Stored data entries
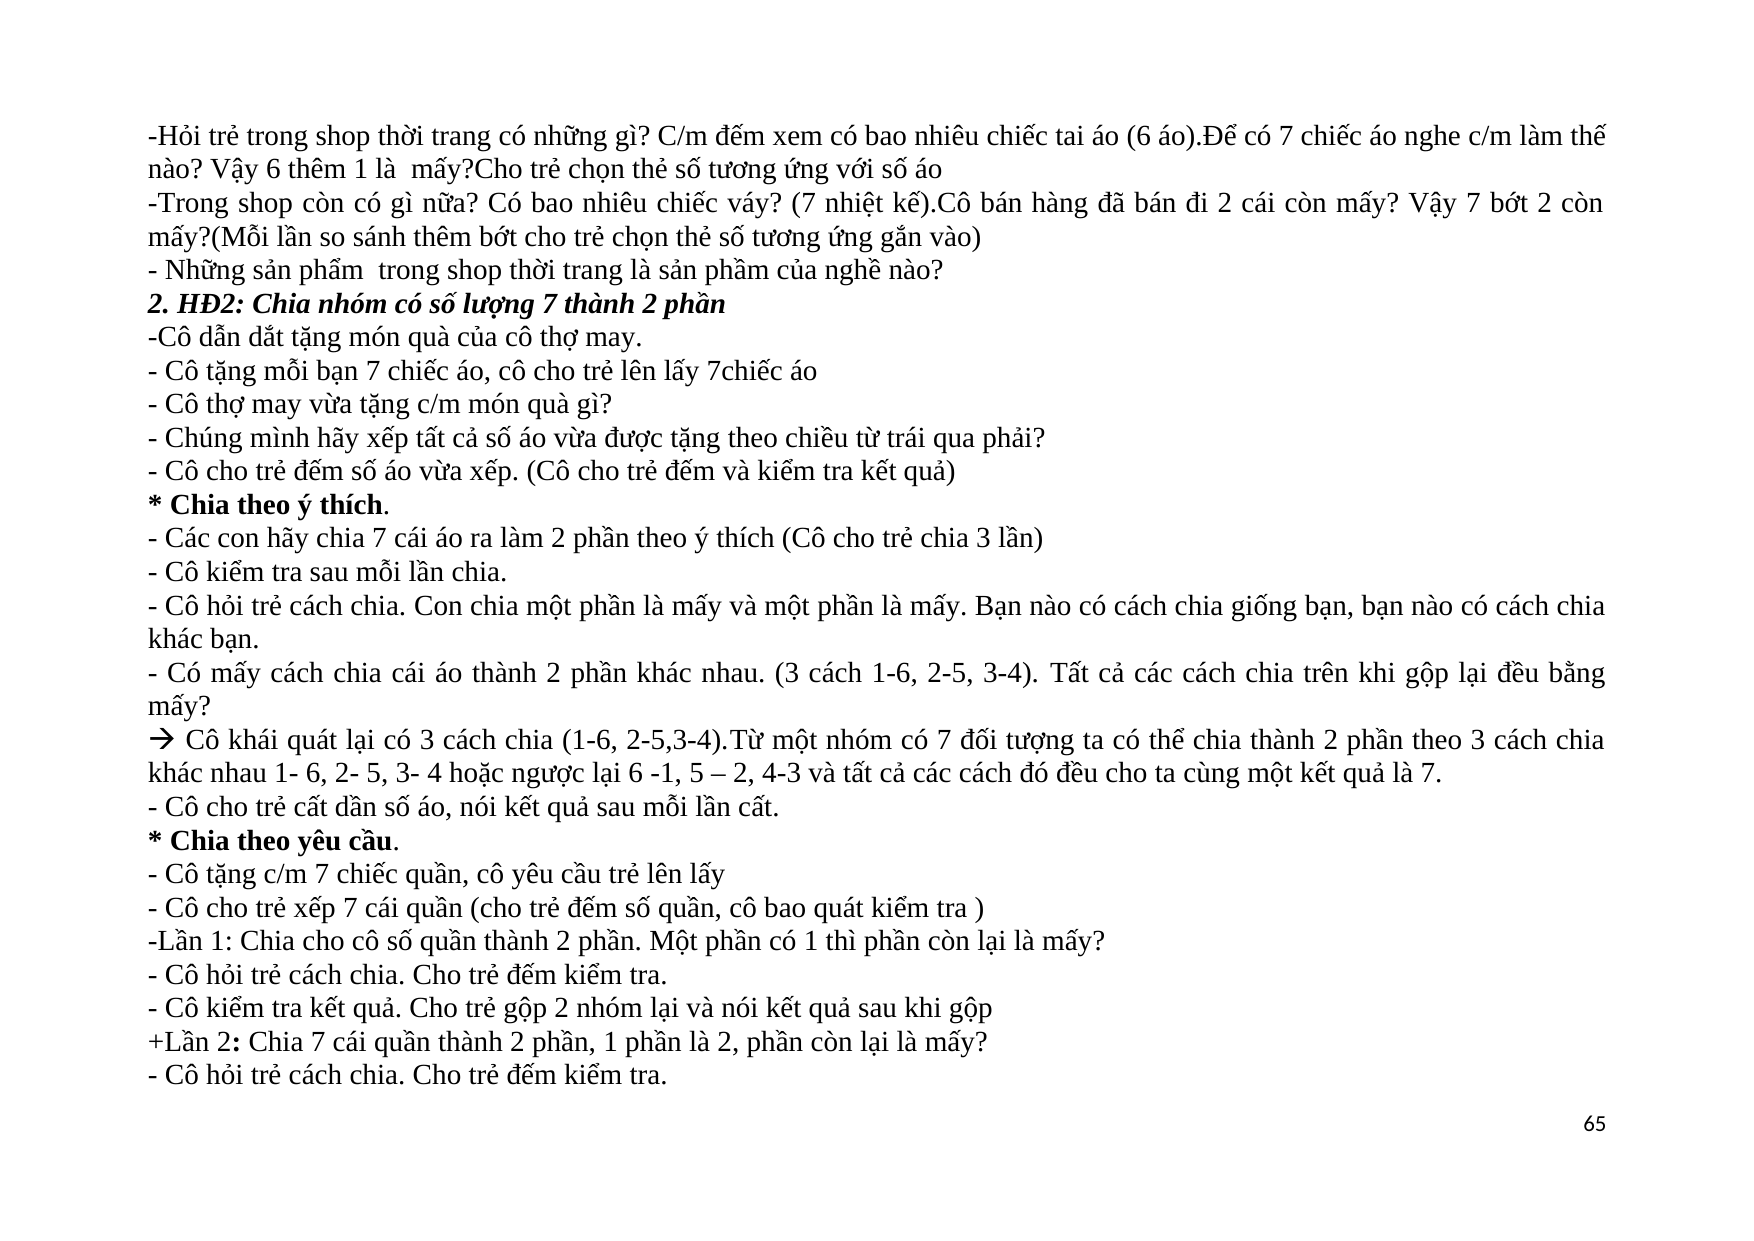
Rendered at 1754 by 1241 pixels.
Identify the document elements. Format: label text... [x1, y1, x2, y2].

text - Cô cho trẻ đếm số áo vừa xếp. (Cô cho trẻ đếm và kiểm tra kết quả) [148, 453, 1606, 487]
text -Trong shop còn có gì nữa? Có bao nhiêu chiếc váy? (7 nhiệt kế).Cô bán hàng đã bán đi 2 cái còn mấy? Vậy 7 bớt 2 còn mấy?(Mỗi lần so sánh thêm bớt cho trẻ chọn thẻ số tương ứng gắn vào) [148, 185, 1606, 252]
text * Chia theo ý thích. [148, 487, 1606, 521]
text Cô khái quát lại có 3 cách chia (1-6, 2-5,3-4).Từ một nhóm có 7 đối tượng ta có thể chia thành 2 phần theo 3 cách chia khác nhau 1- 6, 2- 5, 3- 4 hoặc ngược lại 6 -1, 5 – 2, 4-3 và tất cả các cách đó đều cho ta cùng một kết quả là 7. [148, 722, 1606, 789]
text * Chia theo yêu cầu. [148, 823, 1606, 856]
text - Cô tặng mỗi bạn 7 chiếc áo, cô cho trẻ lên lấy 7chiếc áo [148, 353, 1606, 386]
text - Cô cho trẻ cất dần số áo, nói kết quả sau mỗi lần cất. [148, 789, 1606, 823]
text - Có mấy cách chia cái áo thành 2 phần khác nhau. (3 cách 1-6, 2-5, 3-4). Tất cả các cách chia trên khi gộp lại đều bằng mấy? [148, 655, 1606, 722]
text -Hỏi trẻ trong shop thời trang có những gì? C/m đếm xem có bao nhiêu chiếc tai áo (6 áo).Để có 7 chiếc áo nghe c/m làm thế nào? Vậy 6 thêm 1 là mấy?Cho trẻ chọn thẻ số tương ứng với số áo [148, 118, 1606, 185]
text - Những sản phẩm trong shop thời trang là sản phầm của nghề nào? [148, 252, 1606, 286]
text +Lần 2: Chia 7 cái quần thành 2 phần, 1 phần là 2, phần còn lại là mấy? [148, 1024, 1606, 1057]
text - Cô cho trẻ xếp 7 cái quần (cho trẻ đếm số quần, cô bao quát kiểm tra ) [148, 890, 1606, 923]
text -Lần 1: Chia cho cô số quần thành 2 phần. Một phần có 1 thì phần còn lại là mấy? [148, 923, 1606, 957]
text - Cô hỏi trẻ cách chia. Cho trẻ đếm kiểm tra. [148, 957, 1606, 990]
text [148, 990, 1606, 1024]
text - Cô thợ may vừa tặng c/m món quà gì? [148, 386, 1606, 420]
text - Các con hãy chia 7 cái áo ra làm 2 phần theo ý thích (Cô cho trẻ chia 3 lần) [148, 521, 1606, 554]
text - Chúng mình hãy xếp tất cả số áo vừa được tặng theo chiều từ trái qua phải? [148, 420, 1606, 453]
text 2. HĐ2: Chia nhóm có số lượng 7 thành 2 phần [148, 286, 1606, 319]
text -Cô dẫn dắt tặng món quà của cô thợ may. [148, 319, 1606, 353]
text - Cô kiểm tra sau mỗi lần chia. [148, 554, 1606, 588]
text - Cô hỏi trẻ cách chia. Cho trẻ đếm kiểm tra. [148, 1057, 1606, 1091]
text - Cô tặng c/m 7 chiếc quần, cô yêu cầu trẻ lên lấy [148, 856, 1606, 890]
text - Cô hỏi trẻ cách chia. Con chia một phần là mấy và một phần là mấy. Bạn nào có cách chia giống bạn, bạn nào có cách chia khác bạn. [148, 588, 1606, 655]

### Work to be completed
Whichever lines of the records above hold the word "nhiêu" should all be copied out.

### Response box
text -Trong shop còn có gì nữa? Có bao nhiêu chiếc váy? (7 nhiệt kế).Cô bán hàng đã bán đi 2 cái còn mấy? Vậy 7 bớt 2 còn mấy?(Mỗi lần so sánh thêm bớt cho trẻ chọn thẻ số tương ứng gắn vào) [148, 185, 1606, 252]
text -Hỏi trẻ trong shop thời trang có những gì? C/m đếm xem có bao nhiêu chiếc tai áo (6 áo).Để có 7 chiếc áo nghe c/m làm thế nào? Vậy 6 thêm 1 là mấy?Cho trẻ chọn thẻ số tương ứng với số áo [148, 118, 1606, 185]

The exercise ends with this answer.